I spotted a story from the Moscow Times called “Google Began Censoring Search Results in Russia, Reports Say.” I read:

Google began complying with Russian requirements and has deleted around 70 percent of the websites blacklisted by authorities, an unnamed Google employee told Russia’s Vedomosti business daily Wednesday. An unnamed Roskomnadzor source reportedly confirmed the information to the paper. On Thursday, a Roskomnadzor spokesman told the state-run RIA Novosti news agency that the regulator had established a “constructive dialogue” with Google over filtering content.

Let’s assume the report is accurate.

Is this the model for filtering content in online indexes which Google developed to comply with different countries’ laws and regulations?

If the Russian regulatory authority is “fully satisfied”, the Google system appears to be working.

Several questions crossed my mind; to wit:

  1. Has Google used this system to filter content in other countries; for example, the US, Brazil, or Iran?
  2. Does the system work with acceptable reliability? Some potentially objectionable can be located via a Google image query to cite one example?
  3. What is the economic payoff of Google find a solution to its pre-filtering disputes with Russia?

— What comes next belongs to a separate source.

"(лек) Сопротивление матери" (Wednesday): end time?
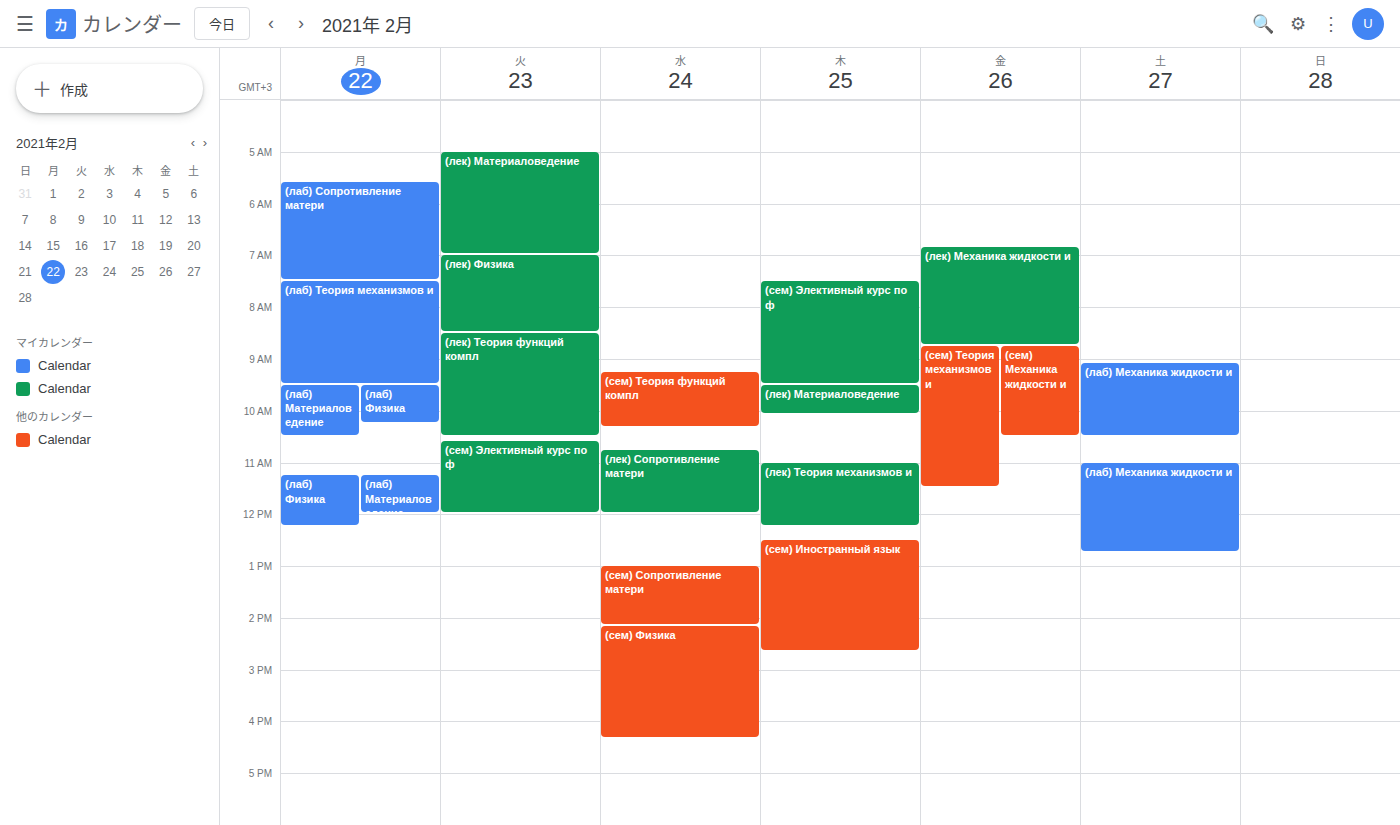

Interesting, particularly when one asks the question, “Am I getting accurate information when running a query on Google, regardless of the country in which the query appears to have been launched?”

If search results are shaped, what does one do to locate potentially useful information? One answer, I suppose, is to pay for commercial online access. Another may be to assume that what’s online IS the correct data set? One could ask those in one’s social network, but that too may be filtered.

But free services are free. Free services may have other characteristics as well. What does “free” mean? Hmmm.